According to this thrust, Israeli citizens will be able to reside in the Palestinian state, just as the Israeli Arabs will be offered the possibility of choosing Palestinian citizenship. The two countries will be able to choose whether to create a meta-federative framework, in order to facilitate the ties between them. In any event, it's important that, even within a framework of that kind, the boundaries between the countries be well defined, so as to prevent a Palestinian slide into the area of Israeli sovereignty in a manner that will endanger the Jewish majority there.

This line of thought was put to the Israeli public as far back as the Oslo accords negotiations, though the Palestinian murderousness in the past few years of the confrontation suppressed support for ideas of this kind. The question is whether it is right to yield to murderousness, and because of it, uproot tens of thousands of people from their homes.

It's clear Palestinian agreement will be needed to implement a plan along these lines. The historical paradox is that it is the left-wing camp, the original camp of dialogue, that can choose the unilateral option to shape the solution it is proposing (even if it does not view the unilateral approach as a preferred option). In contrast, it is precisely the right-wing camp that, in order to realize its vision of settlement - even if not the vision of sovereignty, which has turned out to be impossible - needs dialogue with the Palestinians.

Why should the Palestinians agree to this form of solution? Firstly, because it is clear that the political threat of resistance to withdrawal by the settlers and their supporters is the central factor preventing Israel from making Palestinian independence a reality. Secondly, because in a solution of this kind, it is easier for Israel to offer the Palestinians a state with borders as close as possible to the lines of 1967, whereas the track of uprooting settlements will oblige a smaller Palestinian state. On the other hand, it's clear the unilateral withdrawal must be present in the background as a warning that not under all circumstances will the status quo continue and that Israel will not allow itself to be dragged into the binational solution.
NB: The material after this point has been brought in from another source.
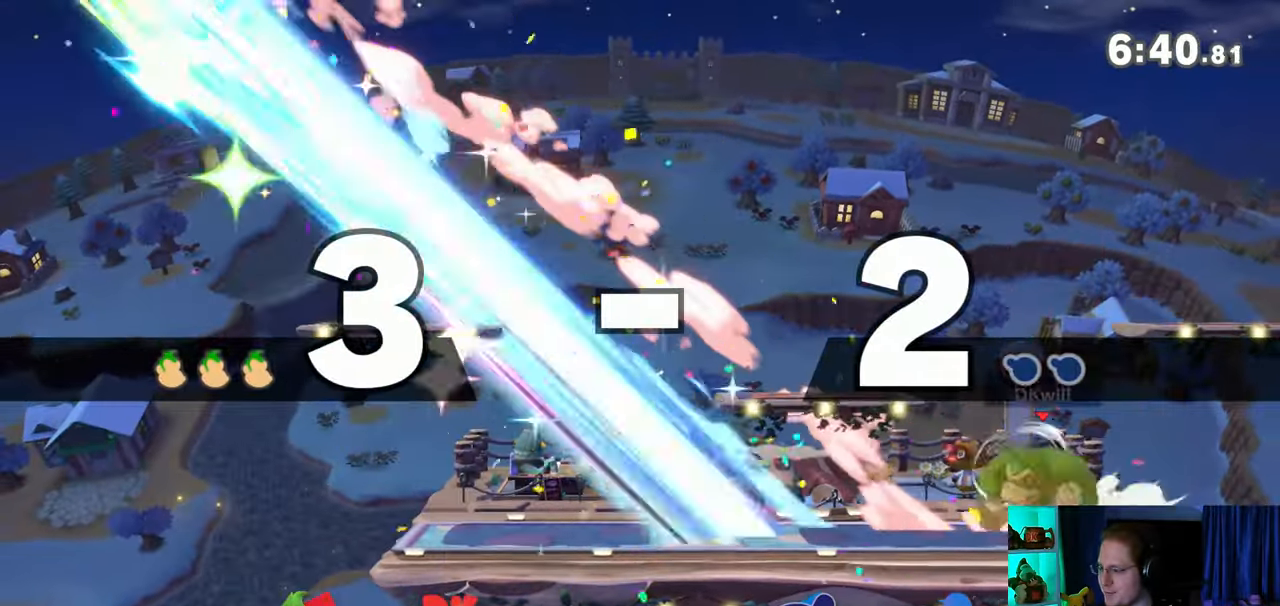
{"buttons": [], "left_stick": "center", "right_stick": "center", "events": []}
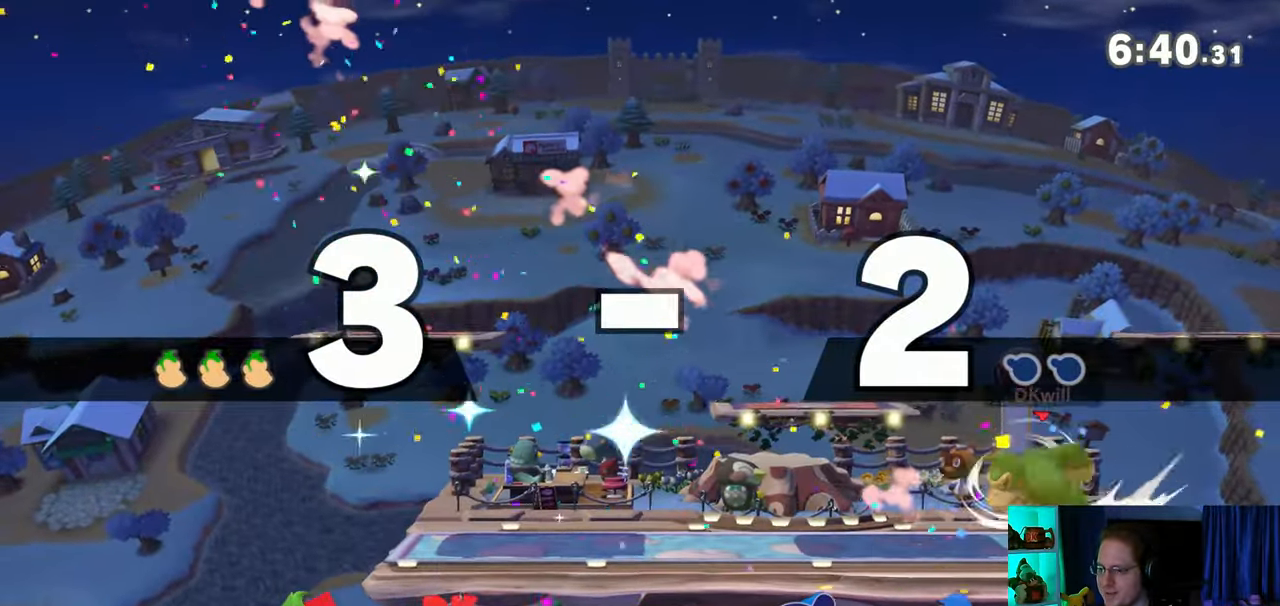
{"buttons": [], "left_stick": "center", "right_stick": "center", "events": []}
For Israel's part, it would be well advised to propose, indeed to demand, that the settlements remain intact, for a number of reasons. To begin with, it will make it easier for us to forgo control of parts of Yesha, while avoiding the dangers posed by a binational state. True, this scenario holds out a certain risk in the form of creating a mix between the countries and their citizens, but at least for now, the risk seems reasonable compared to the commitment urged by the settlers, to which all Israeli governments since 1967 have given their backing. It also holds out a prospect of averting the national trauma that will be entailed in the evacuation of tens of thousands of people.

The settlers, for their part, have to understand that consent to live in territory not under Israeli sovereignty is the clear condition for the possibility of remaining in their homes. In the present situation, in which Israeli society has tired of ruling in Yesha, the expectation is not only that they give their tacit consent to this solution, but that they lead it and enter into a dialogue with the Palestinians to work out the details of such an arrangement.

If the settlers refuse to accept this idea, as they have every political plan for a generation, they will have no one to complain to if, with deep regret but with an even deeper sense of necessity, a large portion of their project is lopped off.